Butir Tugas a:
Masukkan semua baris entri dari baris yang memuat "# 7 Ways to" hingga baris yang memuat "Walks through the", termasuk kedua baris itu, ke dalam daftar JSON berisi string, satu string per baris dan tanpa baris kosong.

Teks Dokumen:
Karena basis dari Utilitarianisme sama dengan positivisme hukum, maka model
penalaran ini dapat dianggap sebagai modifikasi dari Legisme, yaitu bentuk
positivism hukum yang paling korsevatif. Model penalaran ini bahkan dianggap
sebagai “penyusup sosiologi” lewat pintu belakang bangunan positivism hukum.
Oleh karena itu, tidak heran bahw model ini dapat diterima baik di kawasan
keluarga sistem common law maupun civil law dengan
tokoh pendukung utama seperti Betham (1948-1832), Rudolf van Ihering
(1818-1935).
4.
Mazhab Sejarah
Pola penalaran yang dikembangkan oleh mazhab sejarah pada dasarnya tidak
melewati langkah-langkah yang sitematis. Itulah sebabnya, model penalaran
sangat alami, bukan sesuatu yang didesain khusus, konsisten dengan jargon
aliran berfikir ini bahwa hukum tidak dibuat melainkan tumbuh bersama dengan
masyarakat.

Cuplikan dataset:
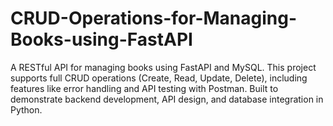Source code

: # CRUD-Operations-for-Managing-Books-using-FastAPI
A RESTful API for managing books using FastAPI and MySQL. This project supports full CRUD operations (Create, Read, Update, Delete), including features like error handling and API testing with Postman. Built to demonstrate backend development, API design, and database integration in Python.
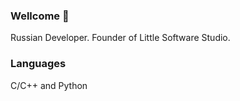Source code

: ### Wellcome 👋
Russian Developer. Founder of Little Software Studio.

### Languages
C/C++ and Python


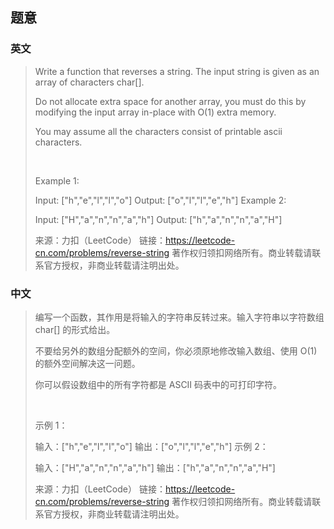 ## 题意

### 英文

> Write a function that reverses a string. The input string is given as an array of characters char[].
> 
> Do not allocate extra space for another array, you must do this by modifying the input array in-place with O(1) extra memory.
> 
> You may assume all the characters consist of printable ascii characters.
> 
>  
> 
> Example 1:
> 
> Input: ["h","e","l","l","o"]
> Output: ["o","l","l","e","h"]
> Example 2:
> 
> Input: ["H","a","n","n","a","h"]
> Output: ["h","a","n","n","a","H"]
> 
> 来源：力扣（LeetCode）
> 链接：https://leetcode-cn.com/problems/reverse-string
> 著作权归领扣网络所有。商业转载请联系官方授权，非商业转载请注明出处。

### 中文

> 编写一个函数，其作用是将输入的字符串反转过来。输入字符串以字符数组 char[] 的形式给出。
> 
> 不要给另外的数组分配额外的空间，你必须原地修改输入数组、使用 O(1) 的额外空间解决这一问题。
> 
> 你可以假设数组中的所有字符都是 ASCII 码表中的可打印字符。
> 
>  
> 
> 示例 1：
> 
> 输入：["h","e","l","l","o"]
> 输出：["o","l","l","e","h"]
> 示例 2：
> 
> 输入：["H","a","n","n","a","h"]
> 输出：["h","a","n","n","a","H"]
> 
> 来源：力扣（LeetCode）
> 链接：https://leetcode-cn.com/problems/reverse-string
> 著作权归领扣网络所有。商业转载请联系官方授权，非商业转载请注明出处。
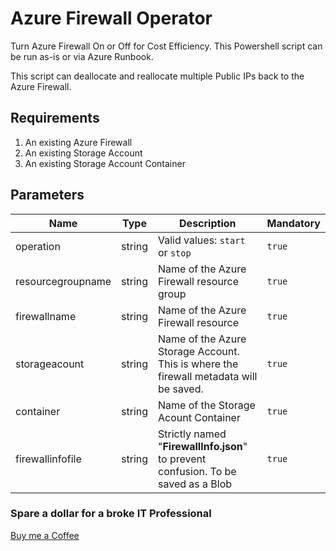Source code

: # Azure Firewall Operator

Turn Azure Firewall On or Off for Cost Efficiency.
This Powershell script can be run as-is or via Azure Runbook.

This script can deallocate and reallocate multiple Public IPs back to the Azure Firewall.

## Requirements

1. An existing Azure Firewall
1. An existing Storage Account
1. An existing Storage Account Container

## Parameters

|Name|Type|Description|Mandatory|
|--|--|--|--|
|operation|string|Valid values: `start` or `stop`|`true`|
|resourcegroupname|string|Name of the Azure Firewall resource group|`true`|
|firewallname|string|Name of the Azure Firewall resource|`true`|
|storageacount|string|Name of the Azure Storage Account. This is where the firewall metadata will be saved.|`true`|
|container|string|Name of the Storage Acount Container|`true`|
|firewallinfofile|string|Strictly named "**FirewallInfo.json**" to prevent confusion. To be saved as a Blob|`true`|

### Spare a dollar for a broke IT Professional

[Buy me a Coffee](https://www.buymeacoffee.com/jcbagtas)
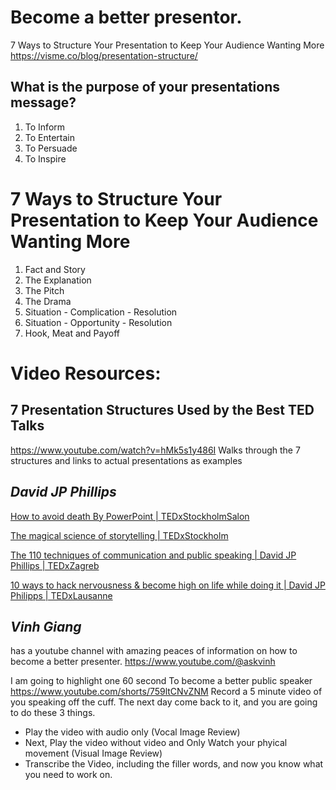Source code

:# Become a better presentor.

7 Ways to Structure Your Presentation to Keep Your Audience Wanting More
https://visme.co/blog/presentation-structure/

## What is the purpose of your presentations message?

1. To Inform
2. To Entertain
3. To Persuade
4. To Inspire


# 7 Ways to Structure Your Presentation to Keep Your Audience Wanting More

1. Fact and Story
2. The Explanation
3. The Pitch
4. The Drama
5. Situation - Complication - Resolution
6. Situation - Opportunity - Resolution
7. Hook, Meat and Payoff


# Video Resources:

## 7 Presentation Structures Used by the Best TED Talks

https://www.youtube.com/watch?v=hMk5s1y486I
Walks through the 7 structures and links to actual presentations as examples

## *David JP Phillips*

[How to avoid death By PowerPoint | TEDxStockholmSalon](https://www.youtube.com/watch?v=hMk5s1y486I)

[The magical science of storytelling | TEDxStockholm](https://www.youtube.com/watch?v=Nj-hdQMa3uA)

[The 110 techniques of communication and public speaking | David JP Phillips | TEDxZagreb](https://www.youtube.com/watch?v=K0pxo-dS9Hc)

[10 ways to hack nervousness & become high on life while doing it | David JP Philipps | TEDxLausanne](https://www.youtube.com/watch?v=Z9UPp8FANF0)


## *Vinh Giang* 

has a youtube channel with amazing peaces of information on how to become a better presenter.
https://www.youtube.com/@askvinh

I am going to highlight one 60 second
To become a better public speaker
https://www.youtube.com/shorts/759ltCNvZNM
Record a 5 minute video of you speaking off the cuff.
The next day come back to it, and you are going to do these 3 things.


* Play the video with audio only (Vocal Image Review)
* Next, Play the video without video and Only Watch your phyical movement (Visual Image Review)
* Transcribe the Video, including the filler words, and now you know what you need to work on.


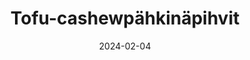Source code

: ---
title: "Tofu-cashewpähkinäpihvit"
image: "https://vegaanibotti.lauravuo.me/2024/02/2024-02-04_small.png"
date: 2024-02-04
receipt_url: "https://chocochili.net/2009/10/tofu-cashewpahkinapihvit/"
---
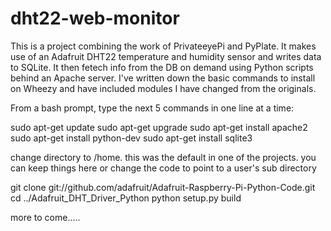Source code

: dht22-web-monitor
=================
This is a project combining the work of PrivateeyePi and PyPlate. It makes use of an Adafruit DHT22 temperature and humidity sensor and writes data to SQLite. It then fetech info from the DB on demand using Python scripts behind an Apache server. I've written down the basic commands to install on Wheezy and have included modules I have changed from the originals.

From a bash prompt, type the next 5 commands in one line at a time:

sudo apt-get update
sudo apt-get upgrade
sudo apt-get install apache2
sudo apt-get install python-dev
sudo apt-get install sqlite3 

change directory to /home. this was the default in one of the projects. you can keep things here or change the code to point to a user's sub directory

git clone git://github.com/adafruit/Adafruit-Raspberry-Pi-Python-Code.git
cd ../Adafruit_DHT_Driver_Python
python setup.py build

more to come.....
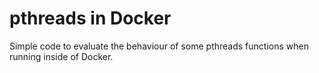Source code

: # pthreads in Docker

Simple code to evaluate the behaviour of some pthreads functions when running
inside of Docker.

Butir Tugas b:
Jawab pertanyaan berikut berdasarkan teks tentang penalaran hukum.
(i) Model penalaran Utilitarianisme dapat dianggap sebagai modifikasi dari apa?
(ii) Di kawasan keluarga sistem hukum mana saja model penalaran itu dapat diterima?
(iii) Menurut jargon mazhab sejarah, hukum tidak dibuat, melainkan apa?

Jawaban Tugas a:
[
  "# 7 Ways to Structure Your Presentation to Keep Your Audience Wanting More",
  "1. Fact and Story",
  "2. The Explanation",
  "3. The Pitch",
  "4. The Drama",
  "5. Situation - Complication - Resolution",
  "6. Situation - Opportunity - Resolution",
  "7. Hook, Meat and Payoff",
  "# Video Resources:",
  "## 7 Presentation Structures Used by the Best TED Talks",
  "https://www.youtube.com/watch?v=hMk5s1y486I",
  "Walks through the 7 structures and links to actual presentations as examples"
]

Jawaban Tugas b:
(i) Legisme, yaitu bentuk positivisme hukum yang paling konservatif.
(ii) Common law dan civil law.
(iii) Tumbuh bersama dengan masyarakat.